__EXERCISE__.
Copy everything in the records from the line containing "scientific name: Chordata" down to the line containing "genus: Cyperus", both lines included, and swap "common name" for "vernacular name" wherever it occurs, changing nothing else.

__DATASET EXTRACT__.
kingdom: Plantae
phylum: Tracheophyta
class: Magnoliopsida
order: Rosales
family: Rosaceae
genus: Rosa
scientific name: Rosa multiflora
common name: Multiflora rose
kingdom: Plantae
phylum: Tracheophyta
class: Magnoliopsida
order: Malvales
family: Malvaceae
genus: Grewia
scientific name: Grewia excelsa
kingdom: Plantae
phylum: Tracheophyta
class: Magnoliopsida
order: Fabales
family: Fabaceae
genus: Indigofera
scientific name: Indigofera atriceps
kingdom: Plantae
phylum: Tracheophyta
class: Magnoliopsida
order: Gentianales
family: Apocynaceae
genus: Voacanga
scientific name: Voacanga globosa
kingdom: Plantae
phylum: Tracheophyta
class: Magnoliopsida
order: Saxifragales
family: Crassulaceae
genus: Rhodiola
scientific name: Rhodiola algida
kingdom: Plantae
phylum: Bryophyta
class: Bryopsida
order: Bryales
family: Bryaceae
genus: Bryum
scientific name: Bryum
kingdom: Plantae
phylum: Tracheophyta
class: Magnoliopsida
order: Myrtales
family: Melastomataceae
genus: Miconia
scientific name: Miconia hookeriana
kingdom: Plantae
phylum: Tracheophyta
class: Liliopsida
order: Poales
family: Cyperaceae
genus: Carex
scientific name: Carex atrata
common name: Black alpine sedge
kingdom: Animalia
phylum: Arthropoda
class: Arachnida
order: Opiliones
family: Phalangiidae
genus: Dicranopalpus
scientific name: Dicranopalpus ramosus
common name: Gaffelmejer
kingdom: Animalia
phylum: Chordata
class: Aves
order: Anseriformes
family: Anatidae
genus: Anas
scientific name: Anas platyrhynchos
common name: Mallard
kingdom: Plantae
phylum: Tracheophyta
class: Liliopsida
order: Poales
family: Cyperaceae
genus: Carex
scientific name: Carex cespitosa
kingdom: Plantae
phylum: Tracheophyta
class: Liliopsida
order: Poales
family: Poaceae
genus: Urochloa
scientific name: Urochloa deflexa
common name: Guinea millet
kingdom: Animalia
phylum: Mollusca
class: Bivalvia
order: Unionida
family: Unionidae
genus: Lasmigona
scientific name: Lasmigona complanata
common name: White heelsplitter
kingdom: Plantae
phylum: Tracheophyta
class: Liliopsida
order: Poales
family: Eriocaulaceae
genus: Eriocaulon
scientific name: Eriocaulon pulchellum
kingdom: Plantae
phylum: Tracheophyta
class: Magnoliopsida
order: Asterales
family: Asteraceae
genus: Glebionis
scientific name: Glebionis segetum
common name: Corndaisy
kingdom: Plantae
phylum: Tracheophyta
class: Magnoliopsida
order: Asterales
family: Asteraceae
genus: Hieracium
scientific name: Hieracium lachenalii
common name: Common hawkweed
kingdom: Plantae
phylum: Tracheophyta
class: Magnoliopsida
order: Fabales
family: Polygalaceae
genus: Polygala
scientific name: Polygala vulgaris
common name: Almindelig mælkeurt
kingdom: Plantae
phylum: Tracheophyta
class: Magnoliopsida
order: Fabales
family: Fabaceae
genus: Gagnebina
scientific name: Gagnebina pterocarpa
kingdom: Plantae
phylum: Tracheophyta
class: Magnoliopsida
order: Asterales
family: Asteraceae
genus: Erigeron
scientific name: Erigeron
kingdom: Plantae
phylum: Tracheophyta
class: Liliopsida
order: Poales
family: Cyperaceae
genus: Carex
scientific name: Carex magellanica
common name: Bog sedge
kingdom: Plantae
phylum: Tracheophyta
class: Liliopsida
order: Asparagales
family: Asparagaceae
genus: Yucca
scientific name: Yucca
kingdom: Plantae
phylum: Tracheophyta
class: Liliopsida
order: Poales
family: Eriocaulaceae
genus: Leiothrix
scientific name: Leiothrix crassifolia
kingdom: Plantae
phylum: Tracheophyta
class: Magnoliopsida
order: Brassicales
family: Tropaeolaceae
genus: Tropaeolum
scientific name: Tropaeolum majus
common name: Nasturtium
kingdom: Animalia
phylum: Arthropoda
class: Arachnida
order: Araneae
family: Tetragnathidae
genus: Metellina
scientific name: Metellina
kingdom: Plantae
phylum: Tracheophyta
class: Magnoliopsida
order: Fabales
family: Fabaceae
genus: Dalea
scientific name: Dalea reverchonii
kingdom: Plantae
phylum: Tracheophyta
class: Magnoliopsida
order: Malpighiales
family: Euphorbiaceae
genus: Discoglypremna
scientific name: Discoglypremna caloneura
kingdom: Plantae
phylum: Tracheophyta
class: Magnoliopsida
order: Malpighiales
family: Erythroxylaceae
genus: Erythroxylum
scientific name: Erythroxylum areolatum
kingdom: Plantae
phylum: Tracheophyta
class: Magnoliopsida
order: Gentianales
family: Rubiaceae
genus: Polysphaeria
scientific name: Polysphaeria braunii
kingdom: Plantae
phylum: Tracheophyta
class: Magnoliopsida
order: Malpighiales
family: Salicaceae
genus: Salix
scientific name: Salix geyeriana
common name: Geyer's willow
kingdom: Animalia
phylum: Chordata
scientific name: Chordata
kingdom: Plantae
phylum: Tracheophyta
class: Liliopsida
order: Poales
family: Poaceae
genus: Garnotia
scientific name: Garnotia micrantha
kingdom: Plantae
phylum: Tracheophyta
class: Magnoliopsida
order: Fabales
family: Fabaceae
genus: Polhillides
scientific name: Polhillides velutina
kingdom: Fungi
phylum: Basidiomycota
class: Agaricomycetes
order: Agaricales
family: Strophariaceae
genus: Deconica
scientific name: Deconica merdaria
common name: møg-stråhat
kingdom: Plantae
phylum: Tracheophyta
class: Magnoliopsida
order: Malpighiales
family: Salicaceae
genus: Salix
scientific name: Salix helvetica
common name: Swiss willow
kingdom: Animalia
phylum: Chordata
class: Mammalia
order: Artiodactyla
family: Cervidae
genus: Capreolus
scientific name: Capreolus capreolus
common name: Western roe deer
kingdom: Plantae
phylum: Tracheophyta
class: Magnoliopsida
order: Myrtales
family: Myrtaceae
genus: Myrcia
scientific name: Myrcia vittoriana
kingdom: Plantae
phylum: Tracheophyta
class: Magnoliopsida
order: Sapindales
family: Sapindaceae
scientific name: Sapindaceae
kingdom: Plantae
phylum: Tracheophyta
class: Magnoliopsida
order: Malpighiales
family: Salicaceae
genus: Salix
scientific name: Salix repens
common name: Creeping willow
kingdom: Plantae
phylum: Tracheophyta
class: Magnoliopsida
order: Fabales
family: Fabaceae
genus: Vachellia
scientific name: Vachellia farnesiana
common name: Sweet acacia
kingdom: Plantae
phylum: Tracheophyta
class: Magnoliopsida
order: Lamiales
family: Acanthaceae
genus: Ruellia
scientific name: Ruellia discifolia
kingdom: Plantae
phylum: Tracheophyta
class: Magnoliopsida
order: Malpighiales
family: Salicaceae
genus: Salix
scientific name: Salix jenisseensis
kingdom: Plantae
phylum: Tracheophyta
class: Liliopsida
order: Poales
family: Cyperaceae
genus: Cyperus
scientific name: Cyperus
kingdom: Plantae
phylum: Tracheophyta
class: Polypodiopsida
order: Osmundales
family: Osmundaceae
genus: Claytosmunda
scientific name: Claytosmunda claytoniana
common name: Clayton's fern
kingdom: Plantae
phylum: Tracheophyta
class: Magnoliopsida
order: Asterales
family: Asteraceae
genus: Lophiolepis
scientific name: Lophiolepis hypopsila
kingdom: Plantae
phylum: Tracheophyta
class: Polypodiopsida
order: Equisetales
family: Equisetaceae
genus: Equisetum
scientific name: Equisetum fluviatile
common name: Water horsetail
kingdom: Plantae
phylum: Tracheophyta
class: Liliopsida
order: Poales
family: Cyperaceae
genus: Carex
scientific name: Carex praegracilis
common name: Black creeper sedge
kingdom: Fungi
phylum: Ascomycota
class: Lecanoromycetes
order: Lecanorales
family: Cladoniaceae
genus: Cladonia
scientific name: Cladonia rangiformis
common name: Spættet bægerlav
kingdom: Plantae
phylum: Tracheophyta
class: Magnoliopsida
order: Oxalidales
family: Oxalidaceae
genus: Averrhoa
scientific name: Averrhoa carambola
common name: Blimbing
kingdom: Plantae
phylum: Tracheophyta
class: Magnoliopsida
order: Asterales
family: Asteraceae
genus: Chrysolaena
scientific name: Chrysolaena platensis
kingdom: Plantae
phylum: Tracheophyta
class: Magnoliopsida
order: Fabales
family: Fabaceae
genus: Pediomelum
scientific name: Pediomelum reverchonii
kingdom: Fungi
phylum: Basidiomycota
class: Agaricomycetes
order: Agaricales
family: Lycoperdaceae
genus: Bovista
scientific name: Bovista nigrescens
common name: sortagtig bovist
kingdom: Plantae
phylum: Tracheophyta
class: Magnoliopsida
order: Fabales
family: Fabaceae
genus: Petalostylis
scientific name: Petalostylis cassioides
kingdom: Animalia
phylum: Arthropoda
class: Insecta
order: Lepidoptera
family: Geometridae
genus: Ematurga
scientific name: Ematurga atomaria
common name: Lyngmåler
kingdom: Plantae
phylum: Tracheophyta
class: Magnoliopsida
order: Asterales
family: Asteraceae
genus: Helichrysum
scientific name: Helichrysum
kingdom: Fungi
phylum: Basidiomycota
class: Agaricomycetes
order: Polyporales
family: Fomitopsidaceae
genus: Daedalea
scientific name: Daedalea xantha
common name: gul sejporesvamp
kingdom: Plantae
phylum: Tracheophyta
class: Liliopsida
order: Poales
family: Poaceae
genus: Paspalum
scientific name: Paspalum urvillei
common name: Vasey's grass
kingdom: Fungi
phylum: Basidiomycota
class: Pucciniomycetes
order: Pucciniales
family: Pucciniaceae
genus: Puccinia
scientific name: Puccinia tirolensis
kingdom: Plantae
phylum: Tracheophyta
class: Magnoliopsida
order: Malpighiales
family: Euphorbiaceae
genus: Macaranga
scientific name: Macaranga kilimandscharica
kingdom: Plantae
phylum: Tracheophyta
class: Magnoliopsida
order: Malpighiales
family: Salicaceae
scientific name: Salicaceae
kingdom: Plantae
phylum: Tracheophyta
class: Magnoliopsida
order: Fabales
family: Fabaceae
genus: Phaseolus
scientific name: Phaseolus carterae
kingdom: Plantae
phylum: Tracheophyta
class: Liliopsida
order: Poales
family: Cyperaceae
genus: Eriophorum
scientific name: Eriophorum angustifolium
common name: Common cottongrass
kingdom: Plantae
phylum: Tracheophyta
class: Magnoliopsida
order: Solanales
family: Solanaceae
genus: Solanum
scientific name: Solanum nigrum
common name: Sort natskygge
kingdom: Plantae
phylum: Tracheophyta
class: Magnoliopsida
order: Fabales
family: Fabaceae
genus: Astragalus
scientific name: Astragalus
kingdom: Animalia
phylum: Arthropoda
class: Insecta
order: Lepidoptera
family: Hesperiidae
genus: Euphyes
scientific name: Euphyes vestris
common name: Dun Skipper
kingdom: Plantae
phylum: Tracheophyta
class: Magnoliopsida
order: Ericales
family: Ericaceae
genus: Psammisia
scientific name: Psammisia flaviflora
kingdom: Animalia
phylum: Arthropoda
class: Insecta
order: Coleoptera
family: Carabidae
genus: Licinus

__ANSWER TO THE EXERCISE__.
scientific name: Chordata
kingdom: Plantae
phylum: Tracheophyta
class: Liliopsida
order: Poales
family: Poaceae
genus: Garnotia
scientific name: Garnotia micrantha
kingdom: Plantae
phylum: Tracheophyta
class: Magnoliopsida
order: Fabales
family: Fabaceae
genus: Polhillides
scientific name: Polhillides velutina
kingdom: Fungi
phylum: Basidiomycota
class: Agaricomycetes
order: Agaricales
family: Strophariaceae
genus: Deconica
scientific name: Deconica merdaria
vernacular name: møg-stråhat
kingdom: Plantae
phylum: Tracheophyta
class: Magnoliopsida
order: Malpighiales
family: Salicaceae
genus: Salix
scientific name: Salix helvetica
vernacular name: Swiss willow
kingdom: Animalia
phylum: Chordata
class: Mammalia
order: Artiodactyla
family: Cervidae
genus: Capreolus
scientific name: Capreolus capreolus
vernacular name: Western roe deer
kingdom: Plantae
phylum: Tracheophyta
class: Magnoliopsida
order: Myrtales
family: Myrtaceae
genus: Myrcia
scientific name: Myrcia vittoriana
kingdom: Plantae
phylum: Tracheophyta
class: Magnoliopsida
order: Sapindales
family: Sapindaceae
scientific name: Sapindaceae
kingdom: Plantae
phylum: Tracheophyta
class: Magnoliopsida
order: Malpighiales
family: Salicaceae
genus: Salix
scientific name: Salix repens
vernacular name: Creeping willow
kingdom: Plantae
phylum: Tracheophyta
class: Magnoliopsida
order: Fabales
family: Fabaceae
genus: Vachellia
scientific name: Vachellia farnesiana
vernacular name: Sweet acacia
kingdom: Plantae
phylum: Tracheophyta
class: Magnoliopsida
order: Lamiales
family: Acanthaceae
genus: Ruellia
scientific name: Ruellia discifolia
kingdom: Plantae
phylum: Tracheophyta
class: Magnoliopsida
order: Malpighiales
family: Salicaceae
genus: Salix
scientific name: Salix jenisseensis
kingdom: Plantae
phylum: Tracheophyta
class: Liliopsida
order: Poales
family: Cyperaceae
genus: Cyperus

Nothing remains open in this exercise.